Exercise brief - Print the data that follows exactly, leaving nothing out.

Records supplied -

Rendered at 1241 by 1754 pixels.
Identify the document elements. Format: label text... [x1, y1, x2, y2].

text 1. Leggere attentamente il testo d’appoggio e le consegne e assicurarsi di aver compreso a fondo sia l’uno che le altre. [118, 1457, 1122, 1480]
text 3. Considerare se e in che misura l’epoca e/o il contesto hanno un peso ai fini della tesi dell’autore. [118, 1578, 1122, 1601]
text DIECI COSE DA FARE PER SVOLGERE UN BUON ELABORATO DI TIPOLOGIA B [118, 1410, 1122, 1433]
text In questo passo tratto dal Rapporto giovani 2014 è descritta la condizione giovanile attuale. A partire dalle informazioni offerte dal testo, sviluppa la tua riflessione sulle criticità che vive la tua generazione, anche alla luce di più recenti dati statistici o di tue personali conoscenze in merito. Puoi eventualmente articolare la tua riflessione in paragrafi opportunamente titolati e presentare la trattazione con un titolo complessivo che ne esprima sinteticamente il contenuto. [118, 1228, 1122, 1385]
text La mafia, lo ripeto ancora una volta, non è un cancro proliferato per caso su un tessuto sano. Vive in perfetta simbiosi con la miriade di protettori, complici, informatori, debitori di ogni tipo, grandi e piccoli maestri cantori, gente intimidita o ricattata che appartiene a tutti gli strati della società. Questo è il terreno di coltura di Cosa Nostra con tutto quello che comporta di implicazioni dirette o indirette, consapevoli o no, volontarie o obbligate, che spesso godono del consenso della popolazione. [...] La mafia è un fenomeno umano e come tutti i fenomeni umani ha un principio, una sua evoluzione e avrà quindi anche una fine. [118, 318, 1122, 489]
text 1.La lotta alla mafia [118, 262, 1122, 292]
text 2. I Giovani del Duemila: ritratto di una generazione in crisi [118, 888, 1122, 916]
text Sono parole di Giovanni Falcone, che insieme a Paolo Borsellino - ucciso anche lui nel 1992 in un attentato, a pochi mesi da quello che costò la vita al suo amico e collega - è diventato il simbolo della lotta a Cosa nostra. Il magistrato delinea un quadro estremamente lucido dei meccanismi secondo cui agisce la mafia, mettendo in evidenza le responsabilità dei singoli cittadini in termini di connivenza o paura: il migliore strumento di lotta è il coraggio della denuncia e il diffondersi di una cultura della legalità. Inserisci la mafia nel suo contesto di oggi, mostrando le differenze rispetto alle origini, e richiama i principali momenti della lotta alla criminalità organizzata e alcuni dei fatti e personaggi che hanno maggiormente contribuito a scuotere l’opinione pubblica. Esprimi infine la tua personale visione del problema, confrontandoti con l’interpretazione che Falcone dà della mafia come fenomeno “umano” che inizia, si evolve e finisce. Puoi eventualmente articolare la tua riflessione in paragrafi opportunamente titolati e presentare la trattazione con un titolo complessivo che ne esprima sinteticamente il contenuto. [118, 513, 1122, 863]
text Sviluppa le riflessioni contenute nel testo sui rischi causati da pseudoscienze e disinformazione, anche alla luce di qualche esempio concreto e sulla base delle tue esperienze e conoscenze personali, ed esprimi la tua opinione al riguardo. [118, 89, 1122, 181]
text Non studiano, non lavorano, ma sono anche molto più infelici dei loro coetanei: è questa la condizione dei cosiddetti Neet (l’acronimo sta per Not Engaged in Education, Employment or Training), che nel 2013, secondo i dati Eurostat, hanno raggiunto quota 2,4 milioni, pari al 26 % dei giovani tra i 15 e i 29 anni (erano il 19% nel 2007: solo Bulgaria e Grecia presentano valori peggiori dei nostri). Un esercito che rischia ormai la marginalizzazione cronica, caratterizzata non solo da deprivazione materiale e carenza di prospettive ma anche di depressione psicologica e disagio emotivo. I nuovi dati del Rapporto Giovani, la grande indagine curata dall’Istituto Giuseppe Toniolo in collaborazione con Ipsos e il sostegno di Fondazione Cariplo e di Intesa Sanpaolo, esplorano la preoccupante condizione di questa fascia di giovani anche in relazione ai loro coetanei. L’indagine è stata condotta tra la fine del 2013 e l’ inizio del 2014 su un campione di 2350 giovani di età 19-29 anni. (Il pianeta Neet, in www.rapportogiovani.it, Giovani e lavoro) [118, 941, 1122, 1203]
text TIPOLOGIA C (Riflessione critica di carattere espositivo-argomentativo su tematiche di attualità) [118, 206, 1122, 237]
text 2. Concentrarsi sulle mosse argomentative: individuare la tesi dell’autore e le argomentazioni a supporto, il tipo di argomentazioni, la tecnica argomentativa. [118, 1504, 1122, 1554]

Solution -
Rendered at 1241 by 1754 pixels.
Identify the document elements. Format: label text... [x1, y1, x2, y2].

text 1. Leggere attentamente il testo d’appoggio e le consegne e assicurarsi di aver compreso a fondo sia l’uno che le altre. [118, 1457, 1122, 1480]
text 3. Considerare se e in che misura l’epoca e/o il contesto hanno un peso ai fini della tesi dell’autore. [118, 1578, 1122, 1601]
text DIECI COSE DA FARE PER SVOLGERE UN BUON ELABORATO DI TIPOLOGIA B [118, 1410, 1122, 1433]
text In questo passo tratto dal Rapporto giovani 2014 è descritta la condizione giovanile attuale. A partire dalle informazioni offerte dal testo, sviluppa la tua riflessione sulle criticità che vive la tua generazione, anche alla luce di più recenti dati statistici o di tue personali conoscenze in merito. Puoi eventualmente articolare la tua riflessione in paragrafi opportunamente titolati e presentare la trattazione con un titolo complessivo che ne esprima sinteticamente il contenuto. [118, 1228, 1122, 1385]
text La mafia, lo ripeto ancora una volta, non è un cancro proliferato per caso su un tessuto sano. Vive in perfetta simbiosi con la miriade di protettori, complici, informatori, debitori di ogni tipo, grandi e piccoli maestri cantori, gente intimidita o ricattata che appartiene a tutti gli strati della società. Questo è il terreno di coltura di Cosa Nostra con tutto quello che comporta di implicazioni dirette o indirette, consapevoli o no, volontarie o obbligate, che spesso godono del consenso della popolazione. [...] La mafia è un fenomeno umano e come tutti i fenomeni umani ha un principio, una sua evoluzione e avrà quindi anche una fine. [118, 318, 1122, 489]
text 1.La lotta alla mafia [118, 262, 1122, 292]
text 2. I Giovani del Duemila: ritratto di una generazione in crisi [118, 888, 1122, 916]
text Sono parole di Giovanni Falcone, che insieme a Paolo Borsellino - ucciso anche lui nel 1992 in un attentato, a pochi mesi da quello che costò la vita al suo amico e collega - è diventato il simbolo della lotta a Cosa nostra. Il magistrato delinea un quadro estremamente lucido dei meccanismi secondo cui agisce la mafia, mettendo in evidenza le responsabilità dei singoli cittadini in termini di connivenza o paura: il migliore strumento di lotta è il coraggio della denuncia e il diffondersi di una cultura della legalità. Inserisci la mafia nel suo contesto di oggi, mostrando le differenze rispetto alle origini, e richiama i principali momenti della lotta alla criminalità organizzata e alcuni dei fatti e personaggi che hanno maggiormente contribuito a scuotere l’opinione pubblica. Esprimi infine la tua personale visione del problema, confrontandoti con l’interpretazione che Falcone dà della mafia come fenomeno “umano” che inizia, si evolve e finisce. Puoi eventualmente articolare la tua riflessione in paragrafi opportunamente titolati e presentare la trattazione con un titolo complessivo che ne esprima sinteticamente il contenuto. [118, 513, 1122, 863]
text Sviluppa le riflessioni contenute nel testo sui rischi causati da pseudoscienze e disinformazione, anche alla luce di qualche esempio concreto e sulla base delle tue esperienze e conoscenze personali, ed esprimi la tua opinione al riguardo. [118, 89, 1122, 181]
text Non studiano, non lavorano, ma sono anche molto più infelici dei loro coetanei: è questa la condizione dei cosiddetti Neet (l’acronimo sta per Not Engaged in Education, Employment or Training), che nel 2013, secondo i dati Eurostat, hanno raggiunto quota 2,4 milioni, pari al 26 % dei giovani tra i 15 e i 29 anni (erano il 19% nel 2007: solo Bulgaria e Grecia presentano valori peggiori dei nostri). Un esercito che rischia ormai la marginalizzazione cronica, caratterizzata non solo da deprivazione materiale e carenza di prospettive ma anche di depressione psicologica e disagio emotivo. I nuovi dati del Rapporto Giovani, la grande indagine curata dall’Istituto Giuseppe Toniolo in collaborazione con Ipsos e il sostegno di Fondazione Cariplo e di Intesa Sanpaolo, esplorano la preoccupante condizione di questa fascia di giovani anche in relazione ai loro coetanei. L’indagine è stata condotta tra la fine del 2013 e l’ inizio del 2014 su un campione di 2350 giovani di età 19-29 anni. (Il pianeta Neet, in www.rapportogiovani.it, Giovani e lavoro) [118, 941, 1122, 1203]
text TIPOLOGIA C (Riflessione critica di carattere espositivo-argomentativo su tematiche di attualità) [118, 206, 1122, 237]
text 2. Concentrarsi sulle mosse argomentative: individuare la tesi dell’autore e le argomentazioni a supporto, il tipo di argomentazioni, la tecnica argomentativa. [118, 1504, 1122, 1554]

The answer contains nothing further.